=== Provided data ===

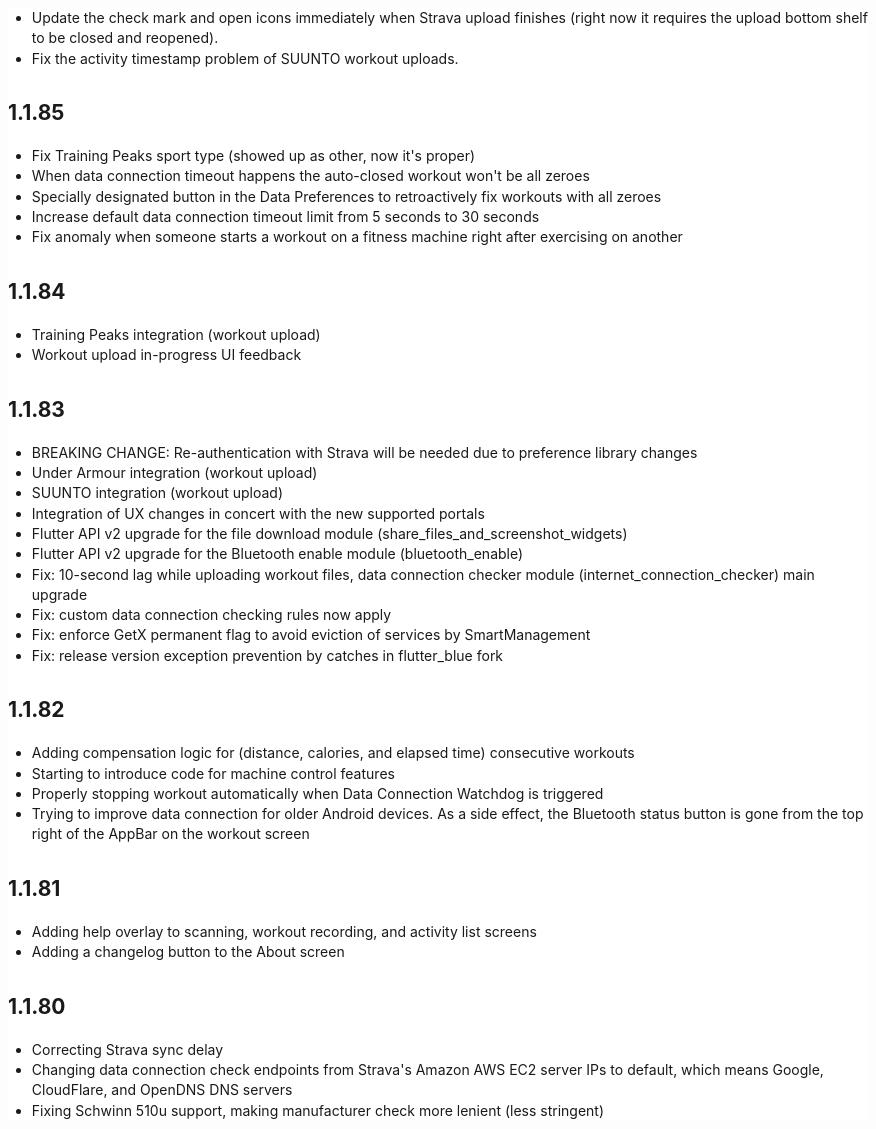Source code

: * Update the check mark and open icons immediately when Strava upload finishes (right now it requires the upload bottom shelf to be closed and reopened).
* Fix the activity timestamp problem of SUUNTO workout uploads.

## 1.1.85

* Fix Training Peaks sport type (showed up as other, now it's proper)
* When data connection timeout happens the auto-closed workout won't be all zeroes
* Specially designated button in the Data Preferences to retroactively fix workouts with all zeroes
* Increase default data connection timeout limit from 5 seconds to 30 seconds
* Fix anomaly when someone starts a workout on a fitness machine right after exercising on another

## 1.1.84

* Training Peaks integration (workout upload)
* Workout upload in-progress UI feedback

## 1.1.83

* BREAKING CHANGE: Re-authentication with Strava will be needed due to preference library changes
* Under Armour integration (workout upload)
* SUUNTO integration (workout upload)
* Integration of UX changes in concert with the new supported portals
* Flutter API v2 upgrade for the file download module (share_files_and_screenshot_widgets)
* Flutter API v2 upgrade for the Bluetooth enable module (bluetooth_enable)
* Fix: 10-second lag while uploading workout files, data connection checker module (internet_connection_checker) main upgrade
* Fix: custom data connection checking rules now apply
* Fix: enforce GetX permanent flag to avoid eviction of services by SmartManagement
* Fix: release version exception prevention by catches in flutter_blue fork

## 1.1.82

* Adding compensation logic for (distance, calories, and elapsed time) consecutive workouts
* Starting to introduce code for machine control features
* Properly stopping workout automatically when Data Connection Watchdog is triggered
* Trying to improve data connection for older Android devices. As a side effect, the Bluetooth status button is gone from the top right of the AppBar on the workout screen

## 1.1.81

* Adding help overlay to scanning, workout recording, and activity list screens
* Adding a changelog button to the About screen

## 1.1.80

* Correcting Strava sync delay
* Changing data connection check endpoints from Strava's Amazon AWS EC2 server IPs to default, which means Google, CloudFlare, and OpenDNS DNS servers
* Fixing Schwinn 510u support, making manufacturer check more lenient (less stringent)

===

Return, from the data, each line that has the word "machine" in it.

* Fix anomaly when someone starts a workout on a fitness machine right after exercising on another
* Starting to introduce code for machine control features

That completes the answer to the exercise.